--- PROBLEM TO WORK ON ---
Where does the string "LIST" occur in the records? Copy each line that holds it.
**** DATA SUPPLIED ****
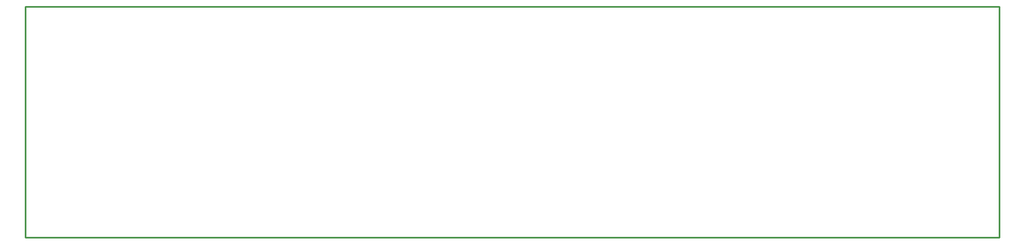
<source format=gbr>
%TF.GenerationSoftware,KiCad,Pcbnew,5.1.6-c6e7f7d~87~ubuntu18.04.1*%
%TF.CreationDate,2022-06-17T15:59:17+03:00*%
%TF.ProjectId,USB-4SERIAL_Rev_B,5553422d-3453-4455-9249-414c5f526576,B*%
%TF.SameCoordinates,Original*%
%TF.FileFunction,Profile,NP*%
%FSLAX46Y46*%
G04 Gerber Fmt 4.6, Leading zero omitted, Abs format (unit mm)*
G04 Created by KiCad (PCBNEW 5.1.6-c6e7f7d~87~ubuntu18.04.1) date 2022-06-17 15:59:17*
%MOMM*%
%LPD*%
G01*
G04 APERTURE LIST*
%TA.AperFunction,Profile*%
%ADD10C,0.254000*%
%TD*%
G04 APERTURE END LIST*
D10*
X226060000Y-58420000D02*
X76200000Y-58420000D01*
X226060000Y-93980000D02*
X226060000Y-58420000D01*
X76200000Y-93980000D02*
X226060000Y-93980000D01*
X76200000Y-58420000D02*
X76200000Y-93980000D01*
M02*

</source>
****
**** DATA SUPPLIED ****
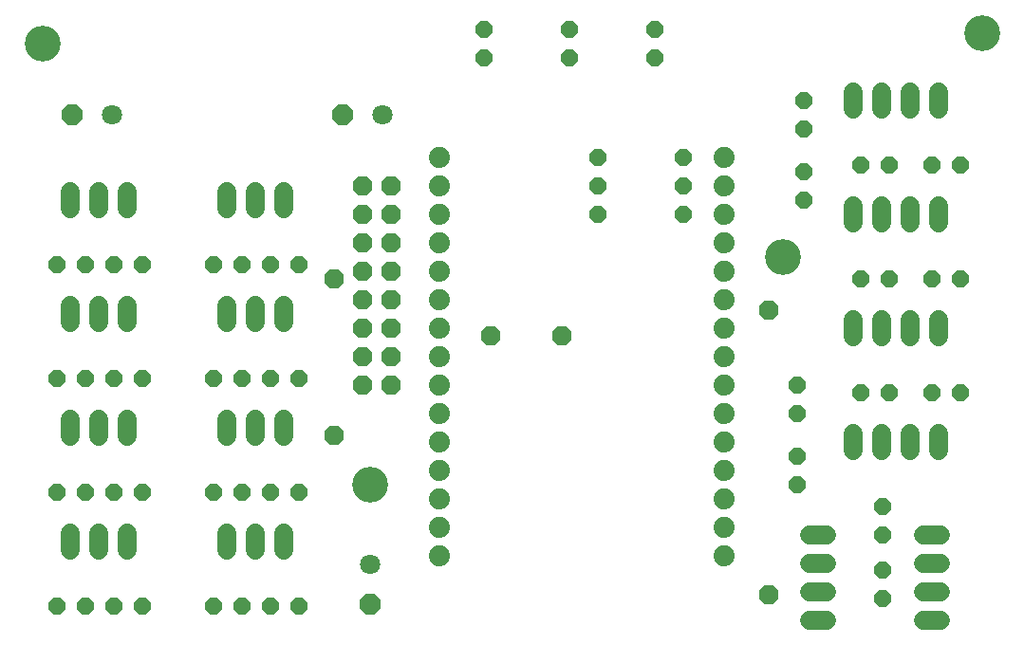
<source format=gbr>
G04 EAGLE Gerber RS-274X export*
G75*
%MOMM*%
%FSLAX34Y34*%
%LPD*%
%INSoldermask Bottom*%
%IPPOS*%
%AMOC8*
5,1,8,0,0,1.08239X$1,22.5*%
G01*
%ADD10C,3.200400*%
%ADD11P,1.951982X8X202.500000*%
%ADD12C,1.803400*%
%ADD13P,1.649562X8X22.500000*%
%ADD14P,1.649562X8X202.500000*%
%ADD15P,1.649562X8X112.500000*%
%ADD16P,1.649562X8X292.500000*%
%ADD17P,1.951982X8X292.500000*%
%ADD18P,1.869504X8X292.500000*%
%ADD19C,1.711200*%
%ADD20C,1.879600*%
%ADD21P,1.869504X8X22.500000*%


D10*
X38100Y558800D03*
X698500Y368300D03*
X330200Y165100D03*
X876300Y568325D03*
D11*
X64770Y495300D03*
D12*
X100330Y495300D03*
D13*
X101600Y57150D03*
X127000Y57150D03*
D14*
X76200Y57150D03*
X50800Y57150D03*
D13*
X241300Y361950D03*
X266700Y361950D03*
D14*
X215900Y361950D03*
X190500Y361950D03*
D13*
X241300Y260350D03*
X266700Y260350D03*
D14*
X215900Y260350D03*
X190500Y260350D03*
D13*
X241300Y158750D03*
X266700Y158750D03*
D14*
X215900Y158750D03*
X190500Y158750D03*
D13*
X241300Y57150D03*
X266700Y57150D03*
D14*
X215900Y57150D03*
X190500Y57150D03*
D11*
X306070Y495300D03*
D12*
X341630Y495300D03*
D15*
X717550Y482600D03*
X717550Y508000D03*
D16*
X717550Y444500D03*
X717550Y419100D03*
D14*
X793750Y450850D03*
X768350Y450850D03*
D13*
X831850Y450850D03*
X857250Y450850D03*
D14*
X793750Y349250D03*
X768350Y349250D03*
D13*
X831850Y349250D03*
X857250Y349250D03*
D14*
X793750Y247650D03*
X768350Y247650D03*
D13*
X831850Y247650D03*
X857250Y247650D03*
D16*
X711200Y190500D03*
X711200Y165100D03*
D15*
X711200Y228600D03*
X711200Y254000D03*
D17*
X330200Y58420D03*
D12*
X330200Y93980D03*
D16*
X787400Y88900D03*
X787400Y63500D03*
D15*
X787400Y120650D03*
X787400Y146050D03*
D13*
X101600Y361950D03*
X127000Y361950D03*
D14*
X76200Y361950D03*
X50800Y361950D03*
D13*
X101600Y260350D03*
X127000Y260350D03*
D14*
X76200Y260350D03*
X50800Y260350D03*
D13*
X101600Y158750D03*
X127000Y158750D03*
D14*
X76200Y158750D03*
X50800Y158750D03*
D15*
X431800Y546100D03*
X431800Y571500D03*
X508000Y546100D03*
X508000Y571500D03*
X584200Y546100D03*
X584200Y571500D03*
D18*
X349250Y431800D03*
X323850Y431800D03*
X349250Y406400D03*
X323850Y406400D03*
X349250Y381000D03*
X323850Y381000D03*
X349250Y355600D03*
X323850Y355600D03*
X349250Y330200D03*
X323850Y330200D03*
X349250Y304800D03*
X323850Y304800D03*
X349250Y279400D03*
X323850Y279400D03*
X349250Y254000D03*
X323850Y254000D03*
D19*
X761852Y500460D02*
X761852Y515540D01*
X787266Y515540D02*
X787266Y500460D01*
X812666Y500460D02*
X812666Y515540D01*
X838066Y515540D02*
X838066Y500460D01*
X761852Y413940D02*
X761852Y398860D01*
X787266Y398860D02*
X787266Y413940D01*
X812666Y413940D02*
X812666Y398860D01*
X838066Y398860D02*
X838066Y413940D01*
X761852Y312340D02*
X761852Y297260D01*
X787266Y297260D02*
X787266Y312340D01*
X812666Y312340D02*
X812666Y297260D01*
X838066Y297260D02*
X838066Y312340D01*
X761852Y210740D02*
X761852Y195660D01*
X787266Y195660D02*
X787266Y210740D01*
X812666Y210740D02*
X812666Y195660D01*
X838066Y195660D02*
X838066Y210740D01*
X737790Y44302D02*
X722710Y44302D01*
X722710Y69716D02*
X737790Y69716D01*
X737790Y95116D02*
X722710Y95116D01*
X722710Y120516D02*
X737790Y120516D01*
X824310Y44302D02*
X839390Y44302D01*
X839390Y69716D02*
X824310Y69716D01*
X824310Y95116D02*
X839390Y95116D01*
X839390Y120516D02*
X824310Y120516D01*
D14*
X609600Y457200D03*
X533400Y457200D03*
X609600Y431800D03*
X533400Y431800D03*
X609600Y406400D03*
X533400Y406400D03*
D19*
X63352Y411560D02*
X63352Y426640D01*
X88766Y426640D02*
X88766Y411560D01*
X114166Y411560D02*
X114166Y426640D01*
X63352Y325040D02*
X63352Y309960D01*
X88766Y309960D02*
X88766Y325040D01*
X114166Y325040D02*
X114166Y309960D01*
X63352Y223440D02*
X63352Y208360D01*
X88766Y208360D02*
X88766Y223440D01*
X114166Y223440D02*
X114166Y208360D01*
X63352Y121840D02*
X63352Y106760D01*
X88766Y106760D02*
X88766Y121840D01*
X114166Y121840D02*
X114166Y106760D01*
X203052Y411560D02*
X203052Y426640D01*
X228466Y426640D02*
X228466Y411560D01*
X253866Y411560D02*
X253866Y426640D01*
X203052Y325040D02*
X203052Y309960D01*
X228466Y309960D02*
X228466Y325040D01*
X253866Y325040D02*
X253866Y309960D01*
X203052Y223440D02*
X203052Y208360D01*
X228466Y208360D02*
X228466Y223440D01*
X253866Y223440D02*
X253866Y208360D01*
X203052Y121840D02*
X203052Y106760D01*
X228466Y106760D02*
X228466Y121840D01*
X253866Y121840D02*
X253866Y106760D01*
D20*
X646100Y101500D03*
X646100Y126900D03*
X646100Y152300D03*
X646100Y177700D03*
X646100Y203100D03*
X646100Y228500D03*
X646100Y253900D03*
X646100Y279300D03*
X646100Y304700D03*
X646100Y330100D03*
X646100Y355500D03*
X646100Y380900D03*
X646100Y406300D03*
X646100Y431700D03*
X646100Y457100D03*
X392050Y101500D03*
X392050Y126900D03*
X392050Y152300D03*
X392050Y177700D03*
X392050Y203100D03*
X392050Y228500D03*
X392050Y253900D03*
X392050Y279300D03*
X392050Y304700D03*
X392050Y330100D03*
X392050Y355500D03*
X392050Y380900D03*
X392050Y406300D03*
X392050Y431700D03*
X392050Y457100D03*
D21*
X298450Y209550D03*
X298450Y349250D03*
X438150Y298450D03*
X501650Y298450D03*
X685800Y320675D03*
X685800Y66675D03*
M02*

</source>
****
--- FINAL ANSWER ---
G04 APERTURE LIST*
G04 APERTURE END LIST*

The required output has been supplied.